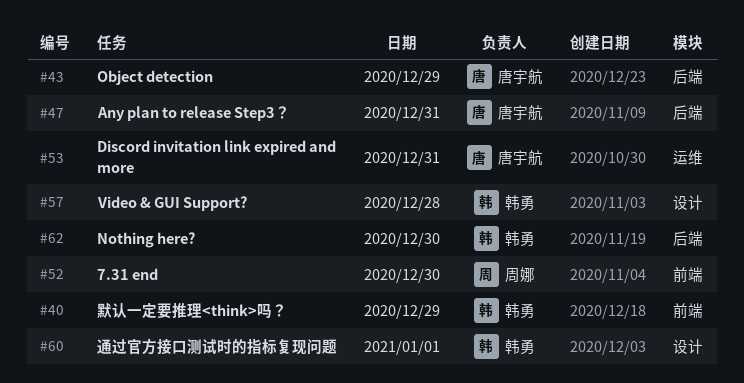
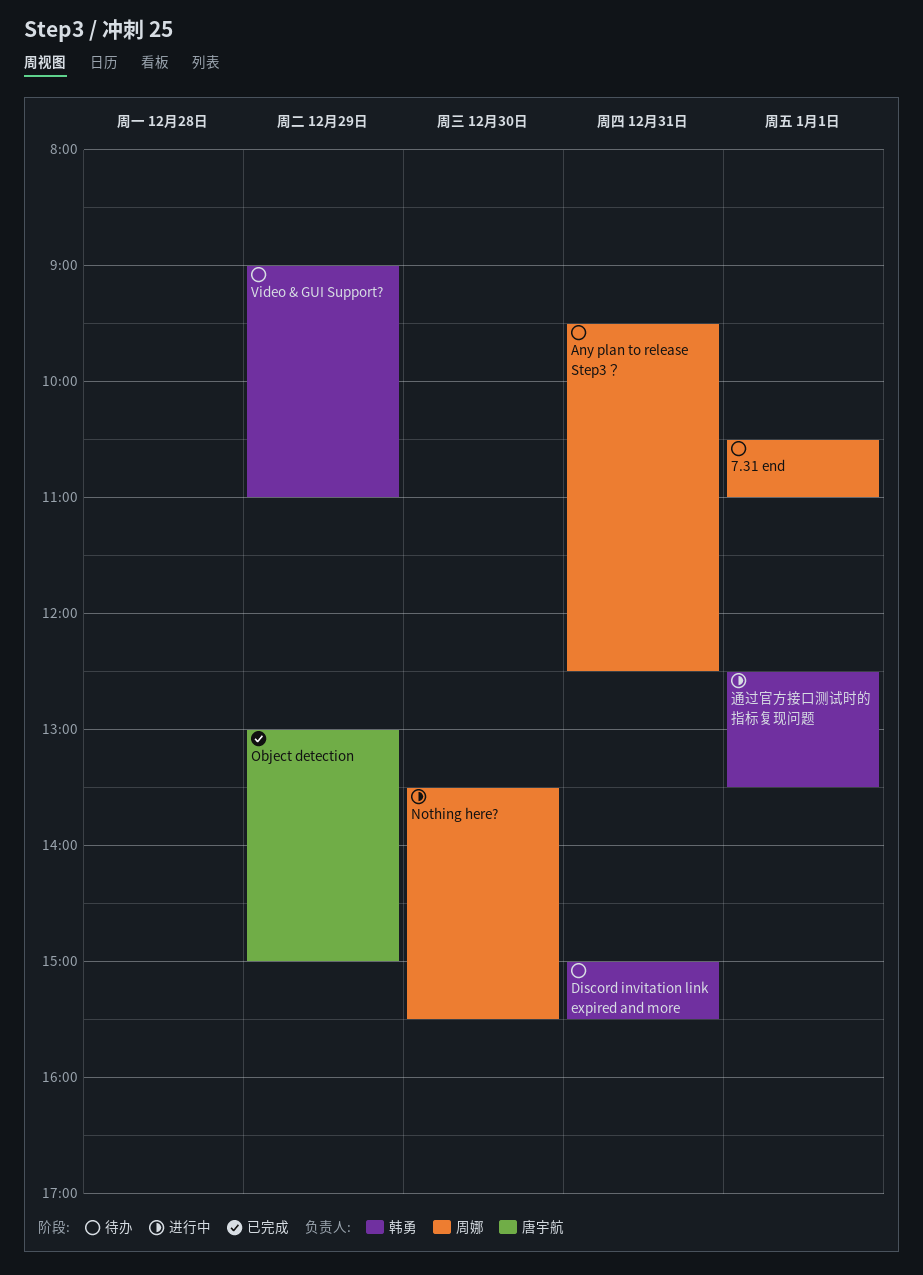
7.31 end, day: Dec 30 -> Jan 1
Any plan to release Step3？, owner: 唐宇航 -> 周娜
Discord invitation link expired and more, owner: 唐宇航 -> 韩勇
Nothing here?, owner: 韩勇 -> 周娜
Video & GUI Support?, day: Dec 28 -> Dec 29
默认一定要推理<think>吗？: present -> none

________________________________________

Would you output the listing above verbatim, without its pictures?

■ **Solution to the problem**:
7.31 end, day: Dec 30 -> Jan 1
Any plan to release Step3？, owner: 唐宇航 -> 周娜
Discord invitation link expired and more, owner: 唐宇航 -> 韩勇
Nothing here?, owner: 韩勇 -> 周娜
Video & GUI Support?, day: Dec 28 -> Dec 29
默认一定要推理<think>吗？: present -> none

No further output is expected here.